PKCε interaction with pore proteins is enhanced in mitochondria from mice with cardiac-specific expression of active and inactive PKCε. A, Mitochondrial lysates from NTG and AE mouse hearts were immunoprecipitated with anti-VDAC1 (top), ANT1 (middle), or HKII (bottom) antibodies. The complexes were subjected to SDS-PAGE followed by Western immunoblotting with anti-VDAC1 (top), ANT1 (middle), and HKII (bottom) antibodies (n=6). B, Mitochondrial lysates from NTG, AE, and DN mouse hearts were immunoprecipitated with anti-VDAC1 (top), ANT1 (middle), or HKII (bottom) antibodies.
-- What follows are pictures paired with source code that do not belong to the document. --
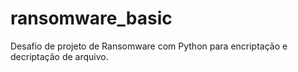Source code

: # ransomware_basic
Desafio de projeto de Ransomware com Python para encriptação e decriptação de arquivo.
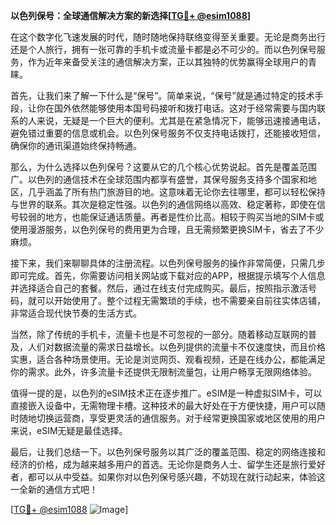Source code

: **以色列保号：全球通信解决方案的新选择[[TG💪+ @esim1088](https://t.me/s/esim1088)]**

在这个数字化飞速发展的时代，随时随地保持联络变得至关重要。无论是商务出行还是个人旅行，拥有一张可靠的手机卡或流量卡都是必不可少的。而以色列保号服务，作为近年来备受关注的通信解决方案，正以其独特的优势赢得全球用户的青睐。

首先，让我们来了解一下什么是“保号”。简单来说，“保号”就是通过特定的技术手段，让你在国外依然能够使用本国号码接听和拨打电话。这对于经常需要与国内联系的人来说，无疑是一个巨大的便利。尤其是在紧急情况下，能够迅速接通电话，避免错过重要的信息或机会。以色列保号服务不仅支持电话拨打，还能接收短信，确保你的通讯渠道始终保持畅通。

那么，为什么选择以色列保号？这要从它的几个核心优势说起。首先是覆盖范围广。以色列的通信技术在全球范围内都享有盛誉，其保号服务支持多个国家和地区，几乎涵盖了所有热门旅游目的地。这意味着无论你去往哪里，都可以轻松保持与世界的联系。其次是稳定性强。以色列的通信网络以高效、稳定著称，即使在信号较弱的地方，也能保证通话质量。再者是性价比高。相较于购买当地的SIM卡或使用漫游服务，以色列保号的费用更为合理，且无需频繁更换SIM卡，省去了不少麻烦。

接下来，我们来聊聊具体的注册流程。以色列保号服务的操作非常简便，只需几步即可完成。首先，你需要访问相关网站或下载对应的APP，根据提示填写个人信息并选择适合自己的套餐。然后，通过在线支付完成购买。最后，按照指示激活号码，就可以开始使用了。整个过程无需繁琐的手续，也不需要亲自前往实体店铺，非常适合现代快节奏的生活方式。

当然，除了传统的手机卡，流量卡也是不可忽视的一部分。随着移动互联网的普及，人们对数据流量的需求日益增长。以色列提供的流量卡不仅速度快，而且价格实惠，适合各种场景使用。无论是浏览网页、观看视频，还是在线办公，都能满足你的需求。此外，许多流量卡还提供无限制流量包，让用户畅享无限网络体验。

值得一提的是，以色列的eSIM技术正在逐步推广。eSIM是一种虚拟SIM卡，可以直接嵌入设备中，无需物理卡槽。这种技术的最大好处在于方便快捷，用户可以随时随地切换运营商，享受更灵活的通信服务。对于经常更换国家或地区使用的用户来说，eSIM无疑是最佳选择。

最后，让我们总结一下。以色列保号服务以其广泛的覆盖范围、稳定的网络连接和经济的价格，成为越来越多用户的首选。无论你是商务人士、留学生还是旅行爱好者，都可以从中受益。如果你对以色列保号感兴趣，不妨现在就行动起来，体验这一全新的通信方式吧！

[[TG💪+ @esim1088](https://t.me/s/esim1088) ![Image](https://i.postimg.cc/4NQfJmqS/Snipaste-2025-05-13-00-14-12.png)]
The complexes were subjected to SDS-PAGE followed by Western immunoblotting with anti-PKCε antibody (n=6). IP indicates immunoprecipitation; IB, immunoblotting.

Figure 7

Mitochondrial swelling is inhibited in mice with cardiac-specific expression of active but not inactive PKCε. Mitochondria were isolated from NTG, AE, and DN hearts, and swelling was induced by 200 μmol/L CaCl₂ and measured spectrophotometrically as a decrease in A₅₂₀. Figure shows representative traces for NTG, AE, and DN mitochondria (n=4).

Figure 8

Atractyloside inhibits cardioprotection in mice with cardiac-specific expression of active PKCε. Anesthetized NTG and AE mice were subjected to 30 minutes of coronary occlusion followed by 4 hours reperfusion, and the resultant infarct size was determined by postmortem tetrazolium staining. Atractyloside (ATR) was administered as a bolus injection (25 mg/kg, IV) 15 minutes before the coronary occlusion. Data are represented as mean±SEM. *P<0.05 compared with NTG (n=5 to 6).